**What to produce**:
First find the line with "154: (318, 653)" in the entries below, then set down exactly every line through the line with "172: (564, 783)", that line included.
:: Task input ::
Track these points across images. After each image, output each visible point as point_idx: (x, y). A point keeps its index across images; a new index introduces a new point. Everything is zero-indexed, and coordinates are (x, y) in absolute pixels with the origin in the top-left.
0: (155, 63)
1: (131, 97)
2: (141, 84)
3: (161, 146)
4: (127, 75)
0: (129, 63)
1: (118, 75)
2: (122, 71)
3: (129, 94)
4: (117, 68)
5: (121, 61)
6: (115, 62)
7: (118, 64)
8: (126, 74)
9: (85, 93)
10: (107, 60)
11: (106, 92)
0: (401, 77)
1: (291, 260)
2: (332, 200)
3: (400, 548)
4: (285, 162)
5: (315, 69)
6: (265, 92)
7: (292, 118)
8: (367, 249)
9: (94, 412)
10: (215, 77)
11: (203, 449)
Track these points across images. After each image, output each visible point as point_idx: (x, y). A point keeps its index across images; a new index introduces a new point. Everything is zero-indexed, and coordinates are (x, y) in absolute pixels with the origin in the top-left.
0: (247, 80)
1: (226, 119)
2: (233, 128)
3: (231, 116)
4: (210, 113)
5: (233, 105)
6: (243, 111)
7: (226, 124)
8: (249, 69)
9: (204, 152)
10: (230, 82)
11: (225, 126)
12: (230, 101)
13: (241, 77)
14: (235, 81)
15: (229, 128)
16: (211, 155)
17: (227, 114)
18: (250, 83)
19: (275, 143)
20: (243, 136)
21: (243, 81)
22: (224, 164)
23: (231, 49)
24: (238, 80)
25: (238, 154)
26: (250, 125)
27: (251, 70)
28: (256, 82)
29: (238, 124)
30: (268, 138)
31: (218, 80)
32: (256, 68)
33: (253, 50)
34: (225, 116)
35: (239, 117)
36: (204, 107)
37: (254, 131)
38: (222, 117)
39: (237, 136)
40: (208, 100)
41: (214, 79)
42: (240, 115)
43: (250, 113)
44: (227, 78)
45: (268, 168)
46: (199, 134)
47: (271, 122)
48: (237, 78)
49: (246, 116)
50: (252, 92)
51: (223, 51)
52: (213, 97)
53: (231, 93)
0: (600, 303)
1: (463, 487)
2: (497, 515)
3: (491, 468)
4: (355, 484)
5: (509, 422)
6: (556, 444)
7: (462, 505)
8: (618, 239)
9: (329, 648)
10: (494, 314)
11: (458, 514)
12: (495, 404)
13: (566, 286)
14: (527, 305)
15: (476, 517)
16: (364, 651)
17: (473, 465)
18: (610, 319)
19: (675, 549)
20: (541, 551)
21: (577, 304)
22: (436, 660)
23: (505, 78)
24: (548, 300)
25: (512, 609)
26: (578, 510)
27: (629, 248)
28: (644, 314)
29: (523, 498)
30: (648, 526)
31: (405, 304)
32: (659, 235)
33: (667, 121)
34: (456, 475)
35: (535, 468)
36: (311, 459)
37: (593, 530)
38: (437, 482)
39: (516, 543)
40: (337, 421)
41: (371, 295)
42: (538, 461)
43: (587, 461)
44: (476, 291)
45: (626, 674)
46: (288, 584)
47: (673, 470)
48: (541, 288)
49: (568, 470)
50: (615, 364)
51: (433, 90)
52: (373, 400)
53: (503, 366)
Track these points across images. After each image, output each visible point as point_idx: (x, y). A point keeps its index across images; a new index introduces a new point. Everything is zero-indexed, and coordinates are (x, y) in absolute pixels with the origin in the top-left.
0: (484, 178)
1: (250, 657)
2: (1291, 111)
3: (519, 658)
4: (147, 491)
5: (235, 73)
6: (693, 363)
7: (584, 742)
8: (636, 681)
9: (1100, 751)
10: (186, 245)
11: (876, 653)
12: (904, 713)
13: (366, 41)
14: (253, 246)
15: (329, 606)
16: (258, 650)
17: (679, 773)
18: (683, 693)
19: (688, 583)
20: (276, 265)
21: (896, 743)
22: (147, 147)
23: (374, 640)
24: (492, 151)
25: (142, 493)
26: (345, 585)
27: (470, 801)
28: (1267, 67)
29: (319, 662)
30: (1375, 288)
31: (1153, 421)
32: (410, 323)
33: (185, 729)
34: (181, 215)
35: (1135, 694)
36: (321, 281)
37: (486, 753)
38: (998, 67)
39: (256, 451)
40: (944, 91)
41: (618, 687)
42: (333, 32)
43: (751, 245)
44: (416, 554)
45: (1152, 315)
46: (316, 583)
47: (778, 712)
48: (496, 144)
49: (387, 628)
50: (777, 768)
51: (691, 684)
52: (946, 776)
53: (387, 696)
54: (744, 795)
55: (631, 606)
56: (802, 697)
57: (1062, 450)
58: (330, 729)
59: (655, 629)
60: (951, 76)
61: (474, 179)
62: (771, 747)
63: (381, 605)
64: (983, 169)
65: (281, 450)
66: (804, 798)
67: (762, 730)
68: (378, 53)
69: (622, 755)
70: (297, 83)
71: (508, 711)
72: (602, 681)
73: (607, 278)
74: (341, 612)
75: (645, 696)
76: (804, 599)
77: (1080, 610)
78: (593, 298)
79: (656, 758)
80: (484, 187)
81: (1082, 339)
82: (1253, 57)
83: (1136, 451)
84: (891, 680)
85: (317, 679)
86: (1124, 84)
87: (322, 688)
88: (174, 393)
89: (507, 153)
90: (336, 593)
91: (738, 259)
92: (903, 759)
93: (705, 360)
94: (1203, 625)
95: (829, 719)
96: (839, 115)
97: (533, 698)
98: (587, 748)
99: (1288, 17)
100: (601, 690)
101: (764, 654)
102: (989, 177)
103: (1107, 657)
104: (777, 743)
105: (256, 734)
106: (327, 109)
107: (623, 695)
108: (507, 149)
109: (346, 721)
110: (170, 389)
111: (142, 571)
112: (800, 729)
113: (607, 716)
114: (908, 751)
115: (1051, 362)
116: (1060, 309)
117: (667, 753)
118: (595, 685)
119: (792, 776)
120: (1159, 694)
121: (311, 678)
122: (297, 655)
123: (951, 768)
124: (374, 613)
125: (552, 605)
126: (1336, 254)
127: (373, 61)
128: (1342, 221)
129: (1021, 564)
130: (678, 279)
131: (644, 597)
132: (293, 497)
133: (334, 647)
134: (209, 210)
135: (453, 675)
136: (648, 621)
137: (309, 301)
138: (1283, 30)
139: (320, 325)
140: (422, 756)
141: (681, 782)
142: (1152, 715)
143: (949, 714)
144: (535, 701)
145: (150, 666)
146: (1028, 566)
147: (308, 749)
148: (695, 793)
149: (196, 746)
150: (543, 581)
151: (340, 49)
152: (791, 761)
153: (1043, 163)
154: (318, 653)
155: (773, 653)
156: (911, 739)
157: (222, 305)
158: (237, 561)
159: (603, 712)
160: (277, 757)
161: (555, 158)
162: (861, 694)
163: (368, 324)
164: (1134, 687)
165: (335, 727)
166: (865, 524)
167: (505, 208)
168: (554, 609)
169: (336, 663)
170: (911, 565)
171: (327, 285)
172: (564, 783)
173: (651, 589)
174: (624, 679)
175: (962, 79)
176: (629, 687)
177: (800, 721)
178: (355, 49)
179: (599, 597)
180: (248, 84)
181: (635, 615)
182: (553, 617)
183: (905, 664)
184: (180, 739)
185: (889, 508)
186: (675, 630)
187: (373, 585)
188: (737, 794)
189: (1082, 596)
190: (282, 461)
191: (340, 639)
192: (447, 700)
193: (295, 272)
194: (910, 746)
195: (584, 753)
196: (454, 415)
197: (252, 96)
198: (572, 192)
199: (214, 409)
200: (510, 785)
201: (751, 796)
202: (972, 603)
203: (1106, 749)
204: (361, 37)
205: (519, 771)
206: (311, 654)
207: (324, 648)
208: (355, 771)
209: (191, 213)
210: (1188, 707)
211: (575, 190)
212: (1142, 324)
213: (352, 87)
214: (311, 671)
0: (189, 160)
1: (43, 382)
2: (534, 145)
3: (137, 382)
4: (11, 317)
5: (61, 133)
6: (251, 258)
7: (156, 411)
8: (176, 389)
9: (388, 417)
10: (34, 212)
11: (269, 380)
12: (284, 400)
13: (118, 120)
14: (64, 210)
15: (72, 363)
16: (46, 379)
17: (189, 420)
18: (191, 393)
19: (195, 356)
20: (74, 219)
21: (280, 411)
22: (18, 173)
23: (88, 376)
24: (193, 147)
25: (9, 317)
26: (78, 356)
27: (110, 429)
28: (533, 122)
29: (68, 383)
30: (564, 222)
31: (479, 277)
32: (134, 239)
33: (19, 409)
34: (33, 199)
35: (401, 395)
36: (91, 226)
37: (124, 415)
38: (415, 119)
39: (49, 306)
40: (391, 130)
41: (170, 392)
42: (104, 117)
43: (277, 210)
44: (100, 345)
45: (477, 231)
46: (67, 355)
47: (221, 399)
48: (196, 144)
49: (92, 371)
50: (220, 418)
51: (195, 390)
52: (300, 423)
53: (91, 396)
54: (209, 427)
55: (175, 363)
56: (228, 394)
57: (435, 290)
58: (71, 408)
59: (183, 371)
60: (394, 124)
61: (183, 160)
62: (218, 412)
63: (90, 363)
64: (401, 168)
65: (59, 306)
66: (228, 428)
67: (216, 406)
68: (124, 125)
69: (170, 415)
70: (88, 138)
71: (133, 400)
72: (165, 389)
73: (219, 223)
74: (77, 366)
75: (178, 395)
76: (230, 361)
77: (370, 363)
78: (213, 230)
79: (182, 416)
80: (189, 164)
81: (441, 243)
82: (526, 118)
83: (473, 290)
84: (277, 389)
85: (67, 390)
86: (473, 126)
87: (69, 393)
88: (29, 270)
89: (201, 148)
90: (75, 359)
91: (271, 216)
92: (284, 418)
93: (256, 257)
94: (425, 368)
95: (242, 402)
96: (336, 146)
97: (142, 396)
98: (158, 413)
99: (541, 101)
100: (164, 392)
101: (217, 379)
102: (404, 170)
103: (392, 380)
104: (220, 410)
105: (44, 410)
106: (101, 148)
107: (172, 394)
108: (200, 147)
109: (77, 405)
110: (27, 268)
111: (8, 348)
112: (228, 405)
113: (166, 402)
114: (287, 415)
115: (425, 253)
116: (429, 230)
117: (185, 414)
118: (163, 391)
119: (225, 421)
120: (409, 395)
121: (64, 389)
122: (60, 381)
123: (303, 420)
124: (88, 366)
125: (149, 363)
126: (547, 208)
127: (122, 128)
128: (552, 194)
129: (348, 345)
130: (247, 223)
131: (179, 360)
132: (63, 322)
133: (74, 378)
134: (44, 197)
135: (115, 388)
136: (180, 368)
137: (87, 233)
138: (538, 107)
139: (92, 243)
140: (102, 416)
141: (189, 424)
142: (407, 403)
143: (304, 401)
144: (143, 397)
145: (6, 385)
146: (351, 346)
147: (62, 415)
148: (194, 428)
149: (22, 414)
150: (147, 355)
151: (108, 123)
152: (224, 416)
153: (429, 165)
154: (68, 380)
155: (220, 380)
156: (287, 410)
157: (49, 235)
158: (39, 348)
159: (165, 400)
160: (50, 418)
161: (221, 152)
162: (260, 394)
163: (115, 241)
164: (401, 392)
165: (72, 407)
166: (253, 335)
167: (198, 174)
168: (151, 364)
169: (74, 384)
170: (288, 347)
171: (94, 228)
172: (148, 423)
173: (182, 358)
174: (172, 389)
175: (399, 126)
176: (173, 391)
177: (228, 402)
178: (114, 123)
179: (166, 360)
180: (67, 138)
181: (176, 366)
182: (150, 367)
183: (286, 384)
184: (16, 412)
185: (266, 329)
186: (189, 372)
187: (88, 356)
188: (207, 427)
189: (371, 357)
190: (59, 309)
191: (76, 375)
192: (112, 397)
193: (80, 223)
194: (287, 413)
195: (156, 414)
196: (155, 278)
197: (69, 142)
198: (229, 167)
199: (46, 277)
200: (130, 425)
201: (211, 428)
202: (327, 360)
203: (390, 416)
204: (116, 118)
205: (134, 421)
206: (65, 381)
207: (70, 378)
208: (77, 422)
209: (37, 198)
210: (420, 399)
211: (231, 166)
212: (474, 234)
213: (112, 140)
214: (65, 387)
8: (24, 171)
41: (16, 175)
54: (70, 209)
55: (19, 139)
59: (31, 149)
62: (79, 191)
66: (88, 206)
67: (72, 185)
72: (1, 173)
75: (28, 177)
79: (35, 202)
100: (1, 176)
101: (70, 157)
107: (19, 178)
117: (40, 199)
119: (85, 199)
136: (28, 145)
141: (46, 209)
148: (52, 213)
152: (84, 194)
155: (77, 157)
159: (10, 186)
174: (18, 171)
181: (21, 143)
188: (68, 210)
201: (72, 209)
:::
**Task solution**:
154: (318, 653)
155: (773, 653)
156: (911, 739)
157: (222, 305)
158: (237, 561)
159: (603, 712)
160: (277, 757)
161: (555, 158)
162: (861, 694)
163: (368, 324)
164: (1134, 687)
165: (335, 727)
166: (865, 524)
167: (505, 208)
168: (554, 609)
169: (336, 663)
170: (911, 565)
171: (327, 285)
172: (564, 783)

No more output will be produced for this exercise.